• [Exercise brief]:
Leave every image out, and return the rest of the data word for word.
** Opening Material for the task block **
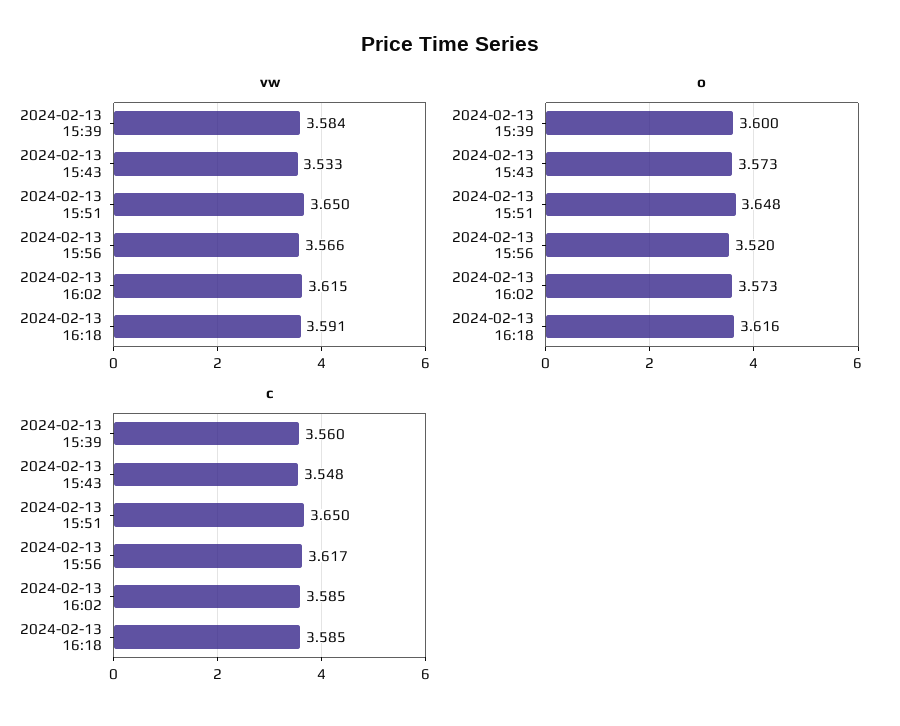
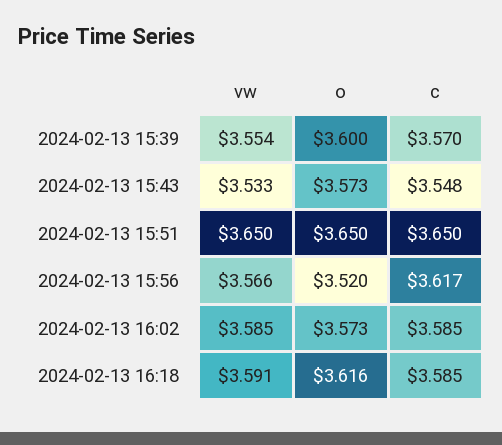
  {
    "vw": {
-     "2024-02-13 15:39": 3.584,
+     "2024-02-13 15:39": 3.554,
      "2024-02-13 15:43": 3.533,
      "2024-02-13 15:51": 3.65,
      "2024-02-13 15:56": 3.566,
-     "2024-02-13 16:02": 3.615,
+     "2024-02-13 16:02": 3.585,
      "2024-02-13 16:18": 3.591
    },
    "o": {
      "2024-02-13 15:39": 3.6,
      "2024-02-13 15:43": 3.573,
-     "2024-02-13 15:51": 3.648,
+     "2024-02-13 15:51": 3.65,
      "2024-02-13 15:56": 3.52,
      "2024-02-13 16:02": 3.573,
      "2024-02-13 16:18": 3.616
    },
    "c": {
-     "2024-02-13 15:39": 3.56,
+     "2024-02-13 15:39": 3.57,
      "2024-02-13 15:43": 3.548,
      "2024-02-13 15:51": 3.65,
      "2024-02-13 15:56": 3.617,
      "2024-02-13 16:02": 3.585,
      "2024-02-13 16:18": 3.585
    }
  }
** Closing Material for the task block **
• [Output below]:
  {
    "vw": {
-     "2024-02-13 15:39": 3.584,
+     "2024-02-13 15:39": 3.554,
      "2024-02-13 15:43": 3.533,
      "2024-02-13 15:51": 3.65,
      "2024-02-13 15:56": 3.566,
-     "2024-02-13 16:02": 3.615,
+     "2024-02-13 16:02": 3.585,
      "2024-02-13 16:18": 3.591
    },
    "o": {
      "2024-02-13 15:39": 3.6,
      "2024-02-13 15:43": 3.573,
-     "2024-02-13 15:51": 3.648,
+     "2024-02-13 15:51": 3.65,
      "2024-02-13 15:56": 3.52,
      "2024-02-13 16:02": 3.573,
      "2024-02-13 16:18": 3.616
    },
    "c": {
-     "2024-02-13 15:39": 3.56,
+     "2024-02-13 15:39": 3.57,
      "2024-02-13 15:43": 3.548,
      "2024-02-13 15:51": 3.65,
      "2024-02-13 15:56": 3.617,
      "2024-02-13 16:02": 3.585,
      "2024-02-13 16:18": 3.585
    }
  }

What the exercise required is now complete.